Because the company has strong internal evaluation systems, new models can be tested very quickly and swapped in as needed.
(35:25) What’s real vs hype in AI startup valuations
The discussion closes with a candid take on AI fundraising and inflated valuations.
Jesse argues that founders and VCs are not always perfectly aligned:
VCs can tolerate many losses if a few companies become massive winners
Founders can get trapped by valuations that are too high
Employees may suffer if option pricing gets distorted
Big rounds can create pressure to spend irresponsibly
The core advice: founders should be careful about taking valuations that look great in the short term but may create long-term problems.
(41:17) Should founders take secondary liquidity?
The hosts and Jesse discuss when founders should take money off the table.
The general view is that once valuations become meaningful, founder secondary can be rational because it:
Reduces personal financial pressure
Better aligns founders with long-term company building
Helps founders take the bigger swing more comfortably
The real danger is not necessarily raising a lot — it is raising too much at the wrong price and then spending carelessly.

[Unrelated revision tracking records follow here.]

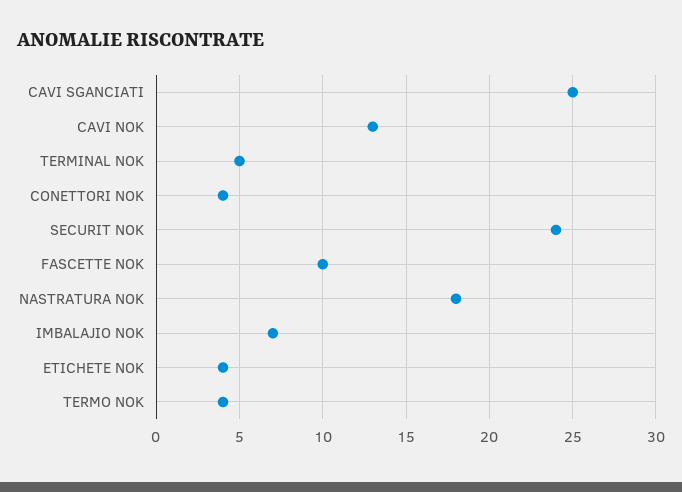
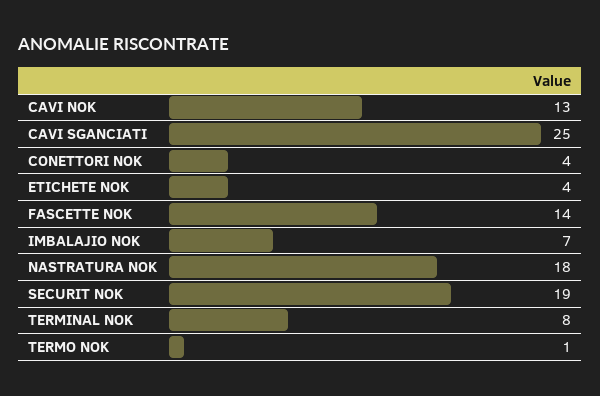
  {
    "CAVI SGANCIATI": 25,
    "CAVI NOK": 13,
-   "TERMINAL NOK": 5,
+   "TERMINAL NOK": 8,
    "CONETTORI NOK": 4,
-   "SECURIT NOK": 24,
+   "SECURIT NOK": 19,
-   "FASCETTE NOK": 10,
+   "FASCETTE NOK": 14,
    "NASTRATURA NOK": 18,
    "IMBALAJIO NOK": 7,
    "ETICHETE NOK": 4,
-   "TERMO NOK": 4
+   "TERMO NOK": 1
  }

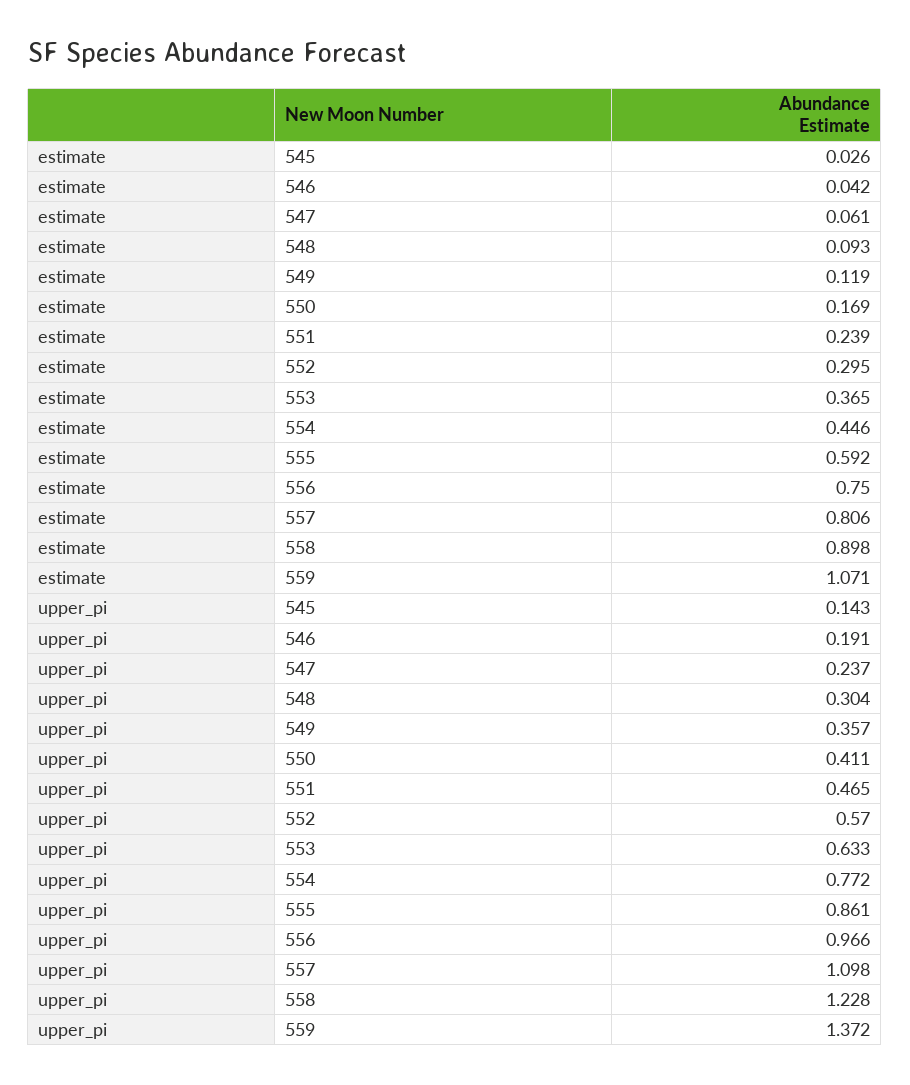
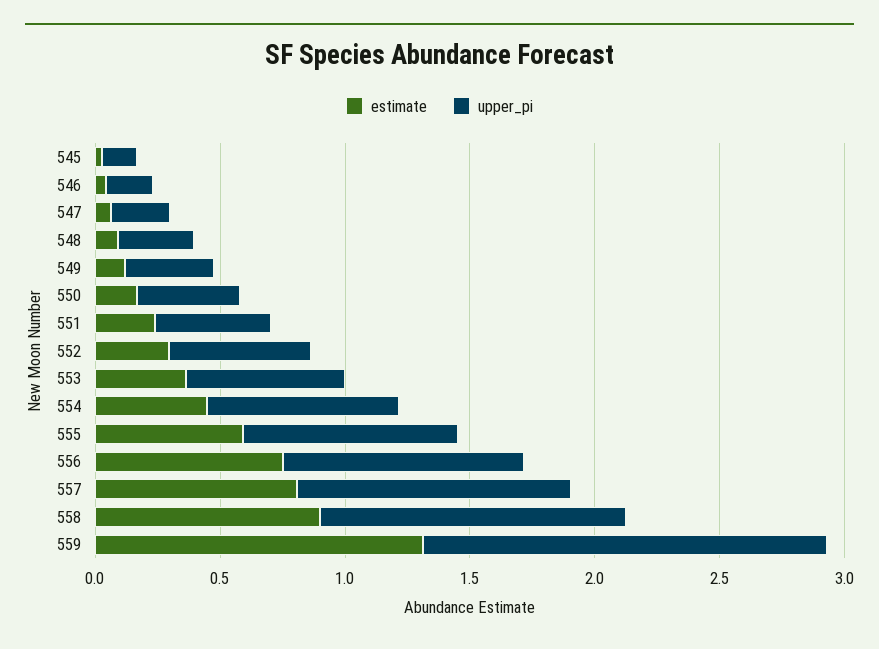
  {
    "estimate": {
      "545": 0.026,
      "546": 0.042,
      "547": 0.061,
      "548": 0.093,
      "549": 0.119,
      "550": 0.169,
      "551": 0.239,
      "552": 0.295,
      "553": 0.365,
      "554": 0.446,
      "555": 0.592,
      "556": 0.75,
      "557": 0.806,
      "558": 0.898,
-     "559": 1.071
+     "559": 1.3
    },
    "upper_pi": {
      "545": 0.143,
      "546": 0.191,
      "547": 0.237,
      "548": 0.304,
      "549": 0.357,
      "550": 0.411,
      "551": 0.465,
      "552": 0.57,
      "553": 0.633,
      "554": 0.772,
      "555": 0.861,
      "556": 0.966,
      "557": 1.098,
      "558": 1.228,
-     "559": 1.372
+     "559": 1.6
    }
  }

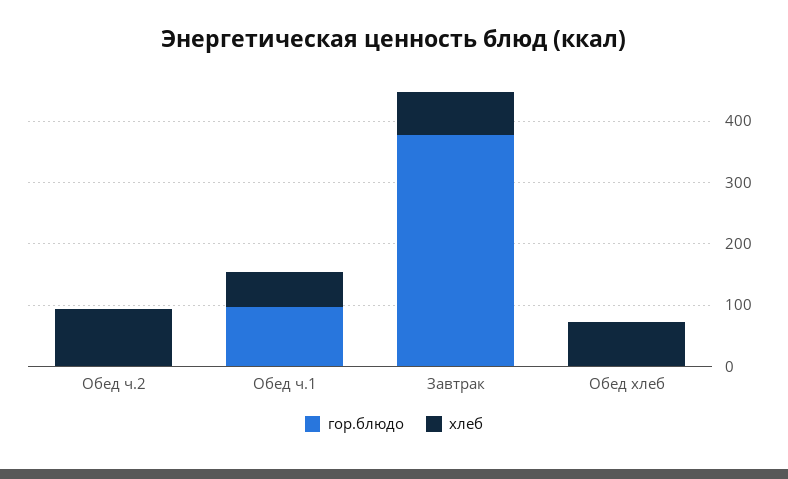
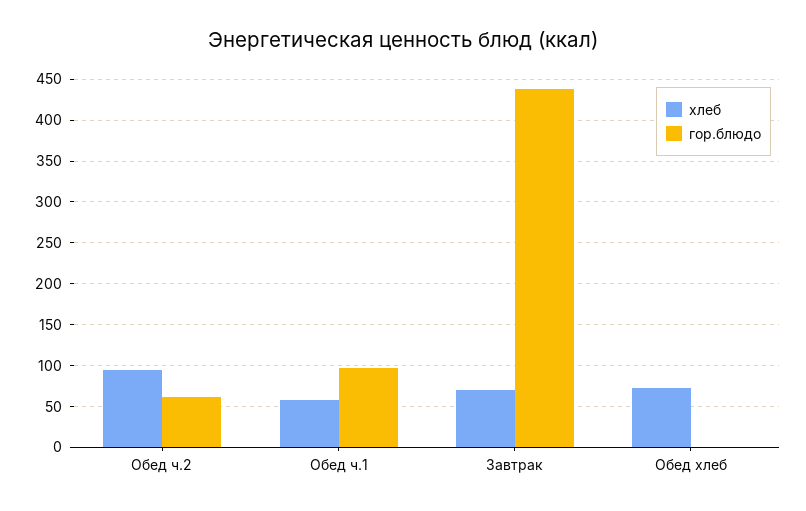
  {
    "гор.блюдо": {
-     "Обед ч.2": 0,
+     "Обед ч.2": 60,
      "Обед ч.1": 100,
-     "Завтрак": 380,
+     "Завтрак": 440,
      "Обед хлеб": 0
    },
    "хлеб": {
      "Обед ч.2": 90,
      "Обед ч.1": 60,
      "Завтрак": 70,
      "Обед хлеб": 70
    }
  }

Key Takeaways for Founders
AI support is about more than cost cutting
The best AI agents improve both efficiency and customer experience.
Modern AI works because it is less brittle
Generative systems are a major improvement over rigid chatbots and IVR flows.

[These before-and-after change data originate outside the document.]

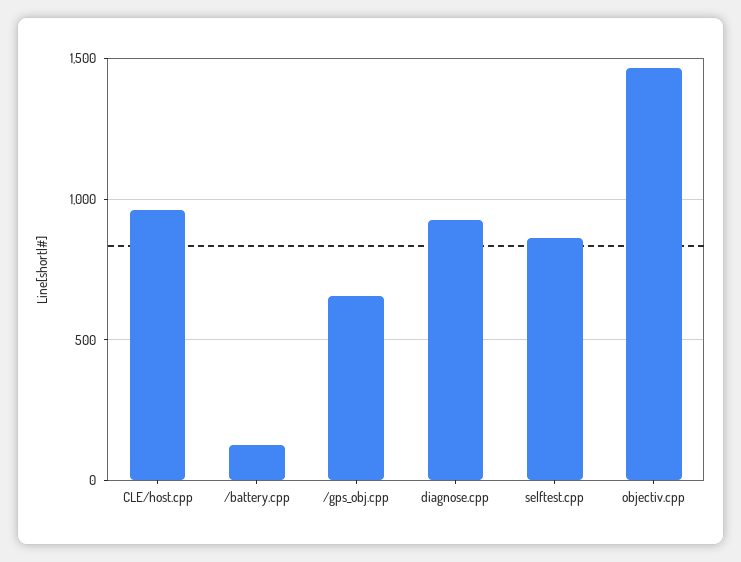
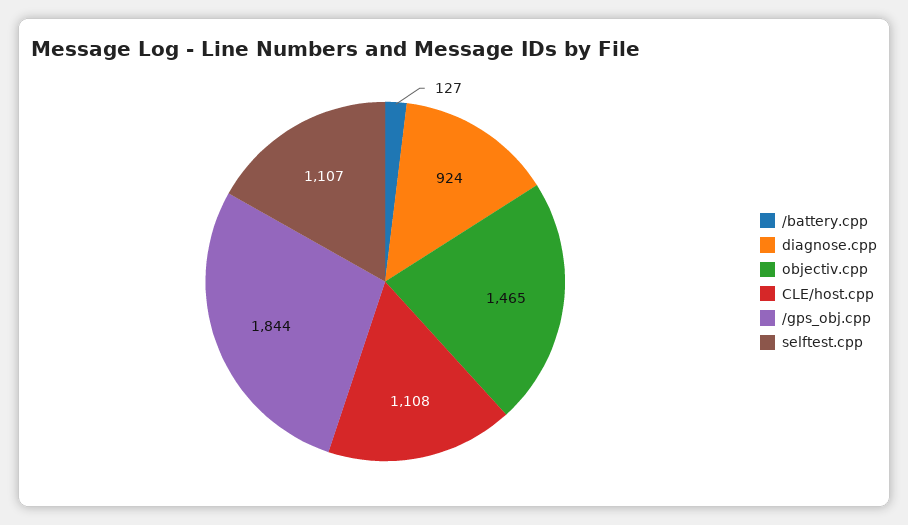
  {
-   "CLE/host.cpp": 950,
+   "CLE/host.cpp": 1108,
    "/battery.cpp": 127,
-   "/gps_obj.cpp": 650,
+   "/gps_obj.cpp": 1844,
    "diagnose.cpp": 924,
-   "selftest.cpp": 850,
+   "selftest.cpp": 1107,
    "objectiv.cpp": 1465
  }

Teaching AI like a human is a powerful design principle
Natural-language operating procedures are often more flexible than hard-coded workflows.
Real AI moats come from embedded workflow intelligence
The strongest products may become a company’s system of intelligence.
Enterprise sales is a learnable advantage
Great products matter, but enterprise sales also depends on relationships, trust, and process.
Fundraising discipline matters in AI
High valuations can be tempting, but founders need to think carefully about long-term consequences.
About the Guest
About Jesse Zhang
Jesse Zhang is the co-founder and CEO of Decagon, an AI company building customer support agents for enterprises across chat, email, and voice.
Before Decagon, Jesse studied AI at Harvard and started a company that was later acquired by Niantic. At Decagon, he is focused on building AI systems that improve customer experience while helping large businesses operate more efficiently.